Four matches. Four packed stadiums across New York, Boston, Kansas City, and San Francisco. A combined attendance of 281,223 — a single-day record in World Cup history. The tournament's final group-stage debutants took the field on Tuesday, and whatever you think of the expanded format, the seats were full and the noise was real.
The underdogs are doing their bit
The case for 48 teams has always rested on a simple premise: more nations means more stories. Cape Verde drawing with Spain is exactly the kind of result that justifies the argument. This isn't a minnow parking the bus and hanging on — it's a sign that the expanded pool has brought in sides capable of genuinely troubling established powers.
Several other underdogs have already caused problems for higher-ranked opponents. The critics who predicted a tournament full of 6-0 walkovers are, so far, eating those words.
None of that settled the broader debate about the format's long-term impact on football quality, and it shouldn't. But from a pure spectacle and market standpoint, the opening days have handed FIFA the early evidence it wanted. Those attendance figures shift the conversation — outright odds on any team benefiting from a supposedly weaker group just got a little harder to dismiss as easy points.
What comes next could be even bigger
Lurking in the background is CONMEBOL's proposal to expand the competition even further in future editions. FIFA is keeping that discussion on ice for now, sensibly letting this tournament prove itself before committing to the next step.
The hydration breaks — another flashpoint before the tournament kicked off — have been a non-issue in practice.
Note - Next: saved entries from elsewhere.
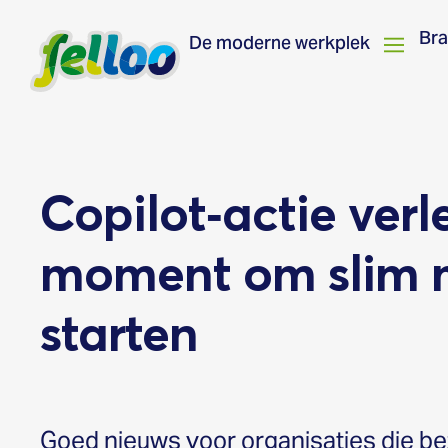
Br
De moderne werkplek
Copilot‑actie verl
moment om slim m
starten
Goed nieuws voor organisaties die bez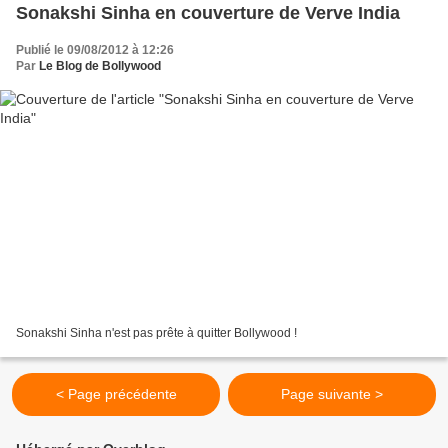
Sonakshi Sinha en couverture de Verve India
Publié le 09/08/2012 à 12:26
Par
Le Blog de Bollywood
Sonakshi Sinha n'est pas prête à quitter Bollywood !
< Page précédente
Page suivante >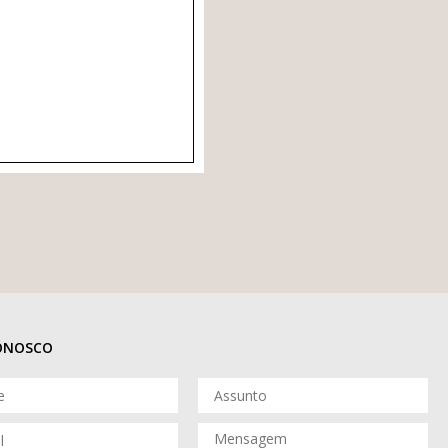
CONOSCO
Triggered at 32°C or above and affecting the vast majority of matches, the three-minute stoppages come with all time added back at the end of each half. It's a procedure, not a controversy.
The final verdict on whether 48 teams actually improves the World Cup won't come until the knockout rounds reveal whether the group stage produced genuinely worthy qualifiers. But on day one, 281,223 people showed up and made their feelings clear.